Un peu léger question enjeux dramatiques, surtout quand on connaît les aptitudes de Wright pour embellir les pitchs les plus improbables (Scott Pilgrim restant un sommet en la matière). Alors, pourquoi 7 ? Parce que, insidieusement, Wright fait des à coups, des fautes de frappe et des carences des alliées précieuses, épousant bien plus qu'il n'expose les faiblesses, remords et autres travers de son héros en titre. Ado prisonnier d'un corps d'adulte, alcoolique notoire et dépressif à ses heures, Simon Pegg incarne ici un nostalgique en pleine détresse affective, obsédé à l'idée de reconstituer un passé dans lequel il s'obstine à vivre.
Dans l'écrin d'une chronique réaliste, le film aurait tout aussi bien pu donner lieu à une belle comédie dramatique à la Ken Loach. Entre les mains de Wright, l'aventure est un mariage inégal mais osé entre obsessions geek et malaise quotidien, solitude extrême et comportement jovial, SF parano et teen-movie régressif. Un exercice d'équilibriste risqué mais payant lorsque les pièces du puzzle se mettent en place et que Wright abandonne ses virtuoses mais vaines bastons de comptoir au profit de leurs conséquences directes.

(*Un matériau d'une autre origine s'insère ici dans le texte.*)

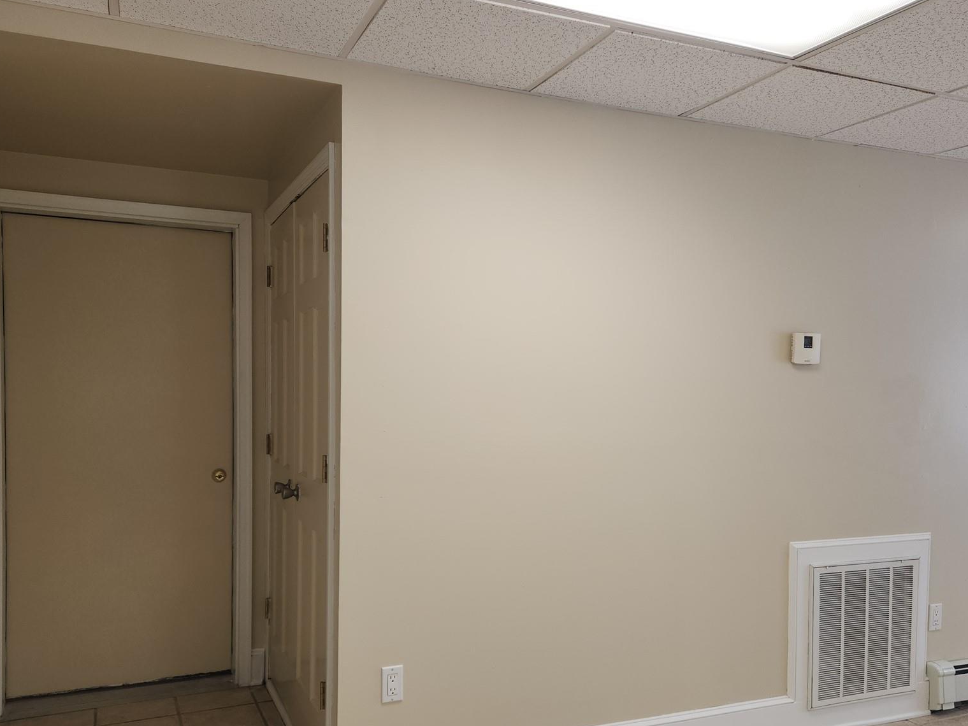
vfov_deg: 45.2
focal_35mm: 31
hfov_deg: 58.3
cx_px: 511
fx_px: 867
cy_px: 443
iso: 20
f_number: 1.8
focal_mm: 5.4
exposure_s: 1/60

La thématique du film, d'une ambition soudain démesurée sitôt que s'engage un climax à double-détente, a de quoi laisser sur le cul ceux qui, comme l'auteur de ces lignes, étaient venus se prendre une cuite sans risque de gueule de bois. Elle sera sévère, mais assez magnifique. Utopique même, Wright trouvant ici matière à construire un univers-monde pas loin d'être aussi loufoque, personnel et improbable que les aventures métatextuelles de Scott Pilgrim. La légèreté de l'adolescence en moins, les responsabilités de la vie adulte en plus, et ce jusque dans un décorum qui ne prête pas forcément à sourire.

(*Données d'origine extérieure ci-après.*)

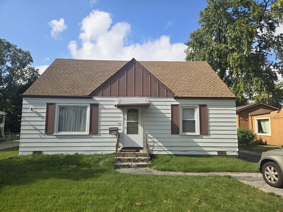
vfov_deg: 58.9
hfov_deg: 73.9
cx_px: 142
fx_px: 188
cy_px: 106
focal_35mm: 23
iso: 25
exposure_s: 1/1358
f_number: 1.8
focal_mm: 5.4
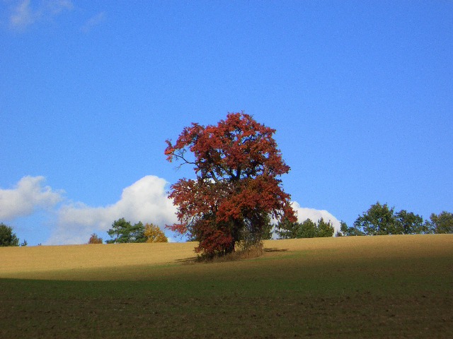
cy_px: 170
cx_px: 226
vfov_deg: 14.5
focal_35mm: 102
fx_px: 1335
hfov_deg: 19.3
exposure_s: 1/80
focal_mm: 13.5
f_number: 13.3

On en sort en se disant que The World's end n'est pas un film à voir, mais sûrement à revoir, comme a pu l'être le Boulevard de la mort de Tarantino. Un concentré de tout ce pour quoi on aime son auteur mais en plus délayé, moins immédiatement jouissif et néanmoins tout aussi sincère. Une chose est sûre : si l'affreuse distribution du film a de quoi foutre les boules, le film, lui, donne méchamment envie d'aller se descendre une girafe au pub du coin. Et ça, ça n'a pas de prix !
PS : et un gros bisou à Cabin_Fever, à mes côtés durant la projo et plus grande fan au monde du trio Pegg/Frost/Wright.